Surface Reconstruction for Efficient Cs2AgBiBr6 Solar Cells

Lead-free double perovskite Cs2AgBiBr6 is considered to serve as a substitute for toxic lead-based perovskite components and is a promising candidate for environmentally friendly perovskite solar cells (PSCs). However, the high deep-level trap density in Cs2AgBiBr6 films hinders the device performance, which is caused by the different solubilities of components in the precursor solution and the solution-process fabrication method. In this work, we reported a surface reconstruction (SR) strategy, in which a dissolution process is initiated by dimethyl sulfoxide (DMSO) and followed by the introduction of methylammonium bromide (MABr) to generate a mixed organic–inorganic intermediate phase and induce an orderly recrystallization. The dissolution–recrystallization process effectively improves the overall crystalline quality and surface composition stoichiometry ratio, passivates the bromine vacancies enriched in the film, and forms a dense as well as ordered film surface, resulting in reduced trap density, extended carrier lifetime, better interfacial contact, and faster carrier extraction.

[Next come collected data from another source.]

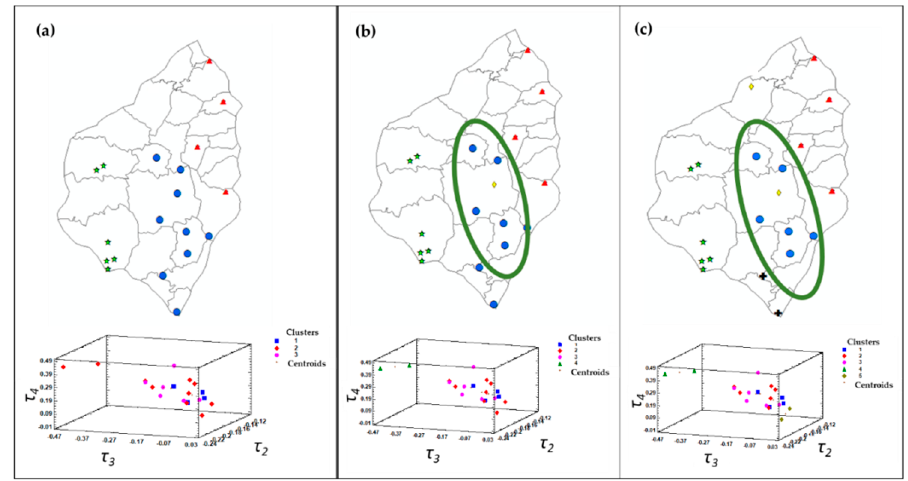
Figure 3. Geographical distribution of clusters and scatter plots of τ 2 vs. τ 3 vs. τ 4. Distributions with: ( a ) tree clusters, ( b ) four clusters, ( c ) five clusters.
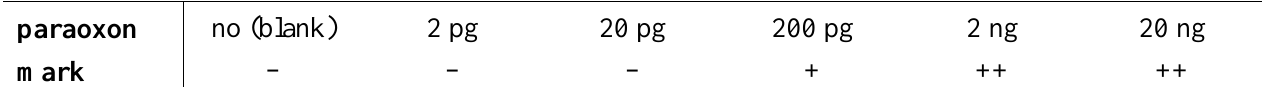
Table 2. Performance of AChE based biosensor for real time assay of organophosphate paraoxon. The three symbols are used in this table as mark for the outputting value: – (no significant detection), + (decrease of current above limit of detection: S/N >3), ++ (decrease of current above limit of quantification S/N>10) when current measured one minute after paraoxon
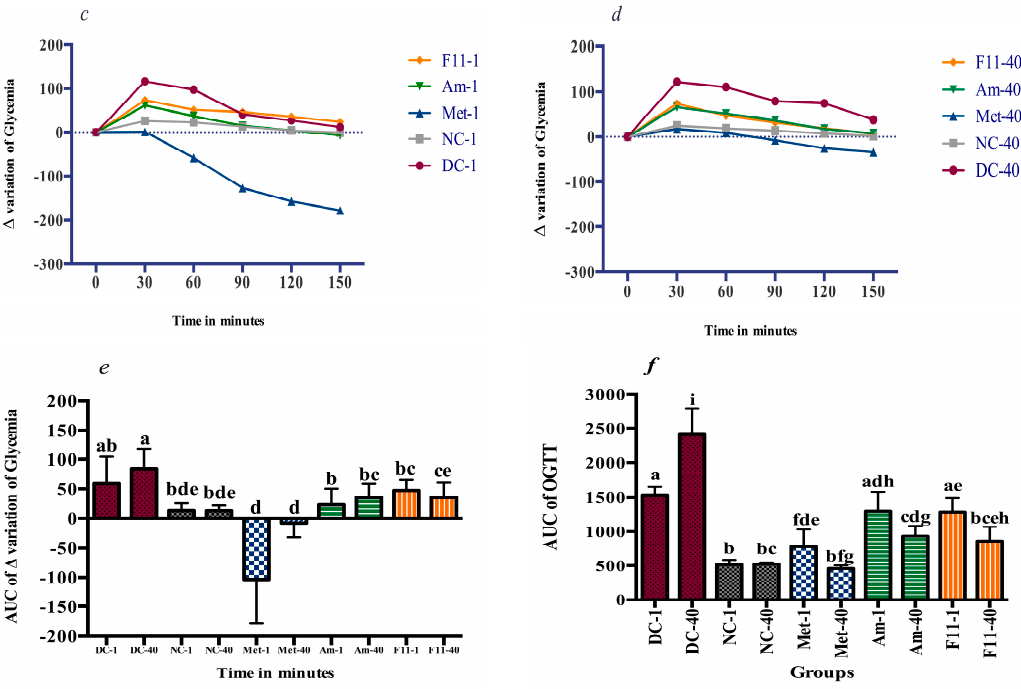
Figure 3. Oral glucose tolerance before and after treatment period. ( a ) OGTT of the first day 1; ( b ) OGTT of the day 40; ( c ) Δ variation of glycaemia during OGTT-Day 1; ( d ) Δ variation of glycaemia during OGTT-Day 40; ( e ) AUC of Δ variation of glycaemia during OGTT challenge; ( f ) AUC of OGTT, Data are reported to mean ( n = 8) ± SD. Values not sharing a common letter (a–i) differs significantly at p < 0.05.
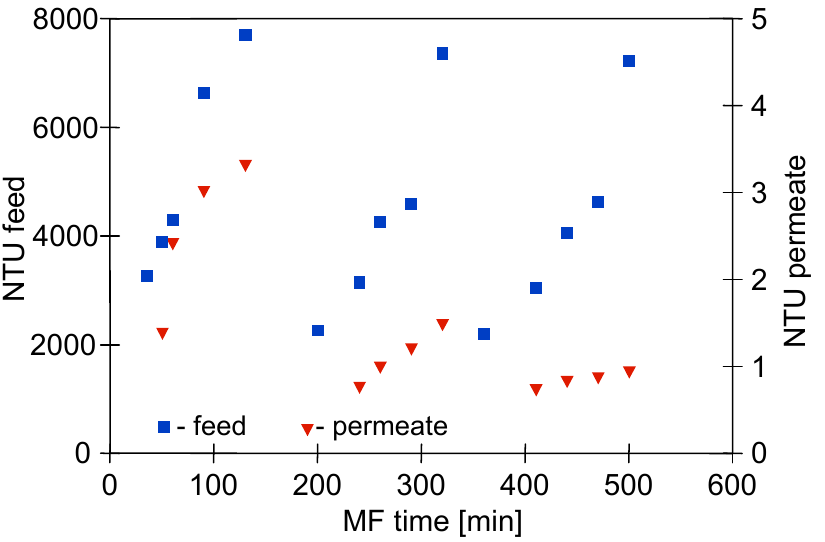
Figure 5. Changes in feed and permeate turbidity during MF of 1,3-PD fermentation broth with Citrobacter freundii . Module M1, TMP = 0.03 MPa, V F = 0.8 m/s.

The differences in underlying mechanisms and effects between the conventional interfacial passivation (IP) strategy based on the passivator/isopropanol (IPA) system and the SR strategy proposed in this work were also compared by multiple characterizations. All these advantages enable the Cs2AgBiBr6-based PSCs fabricated by the SR strategy to achieve a significantly higher power conversion efficiency (PCE) of 2.05% and an ultrahigh fill factor (FF) of 83.80% as well as open-circuit voltage (VOC) of 1.201 V, with good stability and broad applicability in the hole transport layer (HTL)-free PSCs. Therefore, this work points out the fundamentally different mechanisms of two post-treatment strategies on the overall regulation of Cs2AgBiBr6 films and provides a clear clue to further enhance the quality of lead-free double perovskite films and optimize the photovoltaic performance of PSCs.